[Data provided Boundary: Start]
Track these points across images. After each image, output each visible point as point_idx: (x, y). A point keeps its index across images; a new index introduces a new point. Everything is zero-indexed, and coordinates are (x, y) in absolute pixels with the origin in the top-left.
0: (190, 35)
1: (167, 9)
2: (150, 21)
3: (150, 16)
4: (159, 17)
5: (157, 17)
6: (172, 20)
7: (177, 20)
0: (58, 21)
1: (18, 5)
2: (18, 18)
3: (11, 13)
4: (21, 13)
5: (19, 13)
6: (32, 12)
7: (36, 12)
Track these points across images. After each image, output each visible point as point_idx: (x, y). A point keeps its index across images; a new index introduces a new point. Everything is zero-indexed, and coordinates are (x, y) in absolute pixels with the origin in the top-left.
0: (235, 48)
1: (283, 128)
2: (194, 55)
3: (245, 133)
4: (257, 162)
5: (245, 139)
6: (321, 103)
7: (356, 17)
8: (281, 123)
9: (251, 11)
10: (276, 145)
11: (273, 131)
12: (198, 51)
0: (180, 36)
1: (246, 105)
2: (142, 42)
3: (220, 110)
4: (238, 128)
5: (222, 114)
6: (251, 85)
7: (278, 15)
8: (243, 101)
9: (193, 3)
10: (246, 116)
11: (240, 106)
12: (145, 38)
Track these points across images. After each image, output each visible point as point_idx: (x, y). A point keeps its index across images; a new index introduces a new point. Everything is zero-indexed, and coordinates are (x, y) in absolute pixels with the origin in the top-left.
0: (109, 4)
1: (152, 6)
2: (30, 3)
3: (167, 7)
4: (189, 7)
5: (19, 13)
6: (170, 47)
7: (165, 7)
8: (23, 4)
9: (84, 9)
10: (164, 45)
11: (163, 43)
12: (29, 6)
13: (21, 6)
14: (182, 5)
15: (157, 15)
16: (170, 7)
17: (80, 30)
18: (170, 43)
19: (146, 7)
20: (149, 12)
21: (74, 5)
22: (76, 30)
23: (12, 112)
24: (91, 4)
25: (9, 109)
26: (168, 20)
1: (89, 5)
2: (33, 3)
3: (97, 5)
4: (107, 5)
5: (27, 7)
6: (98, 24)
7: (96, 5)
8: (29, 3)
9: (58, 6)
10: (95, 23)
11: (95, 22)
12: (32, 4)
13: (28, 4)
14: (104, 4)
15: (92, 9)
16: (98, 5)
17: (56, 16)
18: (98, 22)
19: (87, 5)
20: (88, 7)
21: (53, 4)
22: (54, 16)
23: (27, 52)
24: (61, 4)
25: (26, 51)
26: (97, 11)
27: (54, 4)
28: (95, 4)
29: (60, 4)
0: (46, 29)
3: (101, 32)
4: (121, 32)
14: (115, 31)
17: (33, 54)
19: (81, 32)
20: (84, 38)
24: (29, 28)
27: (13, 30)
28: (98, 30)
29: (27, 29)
[Data provided Boundary: End]
[Data provided Boundary: Start]
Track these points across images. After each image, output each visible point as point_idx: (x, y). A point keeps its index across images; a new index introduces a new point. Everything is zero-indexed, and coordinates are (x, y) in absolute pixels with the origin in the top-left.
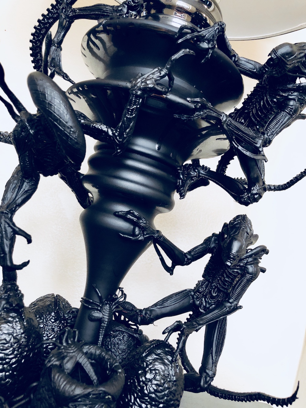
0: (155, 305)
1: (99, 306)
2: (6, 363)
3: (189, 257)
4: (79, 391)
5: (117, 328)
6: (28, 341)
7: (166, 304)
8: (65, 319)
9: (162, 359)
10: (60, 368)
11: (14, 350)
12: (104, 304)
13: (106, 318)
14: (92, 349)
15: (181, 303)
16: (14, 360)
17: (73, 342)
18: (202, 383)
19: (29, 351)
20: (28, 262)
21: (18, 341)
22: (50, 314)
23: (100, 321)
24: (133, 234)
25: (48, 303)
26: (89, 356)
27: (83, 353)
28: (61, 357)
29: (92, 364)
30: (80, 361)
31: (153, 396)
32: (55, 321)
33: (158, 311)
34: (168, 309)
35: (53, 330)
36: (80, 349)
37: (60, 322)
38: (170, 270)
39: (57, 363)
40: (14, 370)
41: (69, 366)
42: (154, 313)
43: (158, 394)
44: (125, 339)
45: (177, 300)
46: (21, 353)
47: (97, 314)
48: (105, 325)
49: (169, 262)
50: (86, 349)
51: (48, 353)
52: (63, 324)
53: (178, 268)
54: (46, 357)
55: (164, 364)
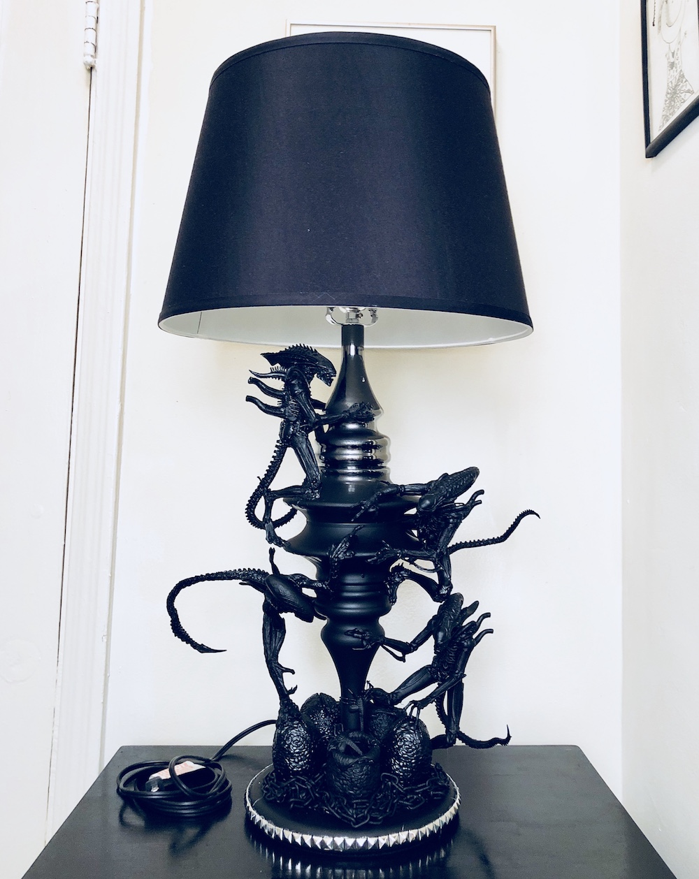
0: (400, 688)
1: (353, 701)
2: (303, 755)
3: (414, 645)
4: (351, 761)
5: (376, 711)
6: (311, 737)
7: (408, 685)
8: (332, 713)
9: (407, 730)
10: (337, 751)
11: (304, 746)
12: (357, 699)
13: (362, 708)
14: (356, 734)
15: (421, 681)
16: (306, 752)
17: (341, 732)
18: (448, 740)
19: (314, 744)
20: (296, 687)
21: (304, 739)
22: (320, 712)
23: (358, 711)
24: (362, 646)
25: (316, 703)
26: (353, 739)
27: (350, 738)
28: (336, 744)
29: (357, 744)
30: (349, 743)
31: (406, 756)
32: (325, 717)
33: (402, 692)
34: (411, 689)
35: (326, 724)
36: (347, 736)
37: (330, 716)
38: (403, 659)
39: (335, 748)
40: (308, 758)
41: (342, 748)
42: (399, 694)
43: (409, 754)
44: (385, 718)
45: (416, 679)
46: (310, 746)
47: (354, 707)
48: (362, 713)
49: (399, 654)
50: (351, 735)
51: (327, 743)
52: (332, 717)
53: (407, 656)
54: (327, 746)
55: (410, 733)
[Data provided Boundary: End]
» What needs to be done:
Look above for the line holding "36: (80, 349)" and the line holding "54: (46, 357)", then output exactly those two lines and every line between them, nothing more.

» Exercise result:
36: (80, 349)
37: (60, 322)
38: (170, 270)
39: (57, 363)
40: (14, 370)
41: (69, 366)
42: (154, 313)
43: (158, 394)
44: (125, 339)
45: (177, 300)
46: (21, 353)
47: (97, 314)
48: (105, 325)
49: (169, 262)
50: (86, 349)
51: (48, 353)
52: (63, 324)
53: (178, 268)
54: (46, 357)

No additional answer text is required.